The foregoing agreement terminations followed the delivery of the Company’s notices, pursuant to the respective agreements, to each of Castor and Mr. Dabney, requesting that all of the material breaches and defaults be cured within the timeframe allotted under the respective agreements.

 

Upon these terminations, the Company requested that Castor either (i) return to the Company the 10 million shares of the Company’s common stock issued to Castor, which Castor subsequently sold to Mr. Dabney on January 14, 2015 or (ii) pay the Company the agreed value of such shares. In addition, the Company requested that Castor return and relinquish any and all interest in the 500,000 Series A Preferred Stock issued to Castor at the time of the execution of the CSA, which Castor subsequently sold to Mr.

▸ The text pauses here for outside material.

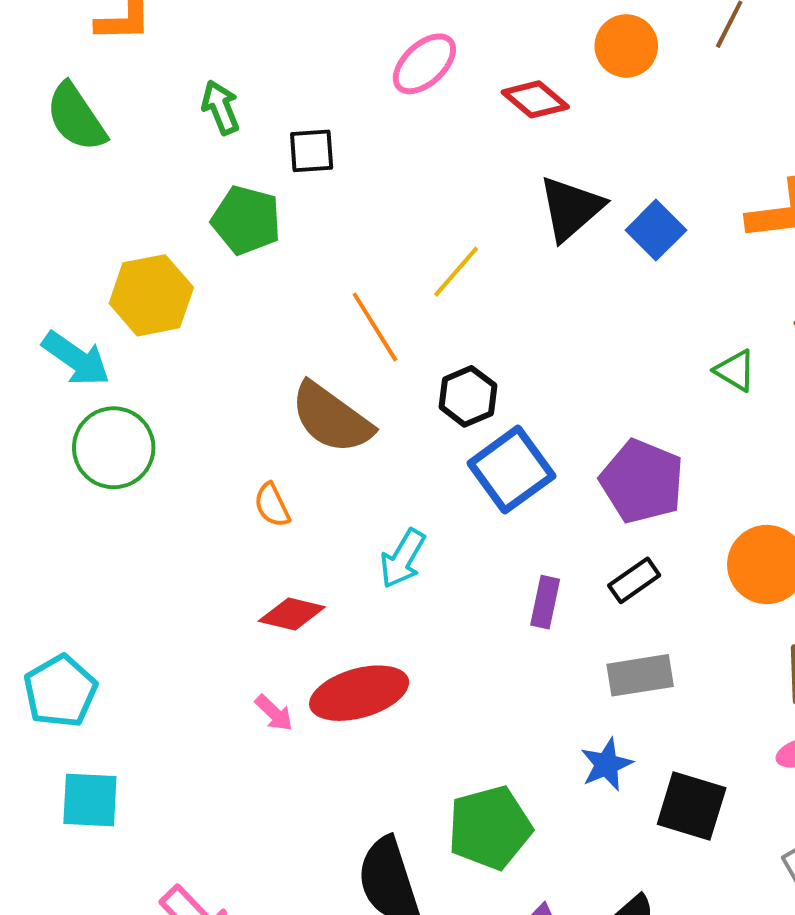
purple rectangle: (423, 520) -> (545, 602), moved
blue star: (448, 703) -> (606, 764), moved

Dabney on January 14, 2015.

 

In addition, upon termination of the MBA, the Company requested that Mr. Dabney either (i) return to the Company all of the Company’s shares in Mr. Dabney’s possession or (ii) pay the fair value of such shares to the Company, which the Company estimated to be at least $22 million based upon the closing price of the Company’s common stock of $2.00 per share on December 13, 2013. In addition, the Company requested that Mr. Dabney return and relinquish any and all interest in the 500,000 Series A Preferred Stock issued to Castor at the time of the execution of the CSA, which Castor sold to Mr. Dabney on January 14, 2015.

 

 

 

 

SIGNATURES

 

Pursuant to the requirements of the Securities Exchange Act of 1934, the Registrant has duly caused this report to be signed on its behalf by the undersigned, hereunto duly authorized.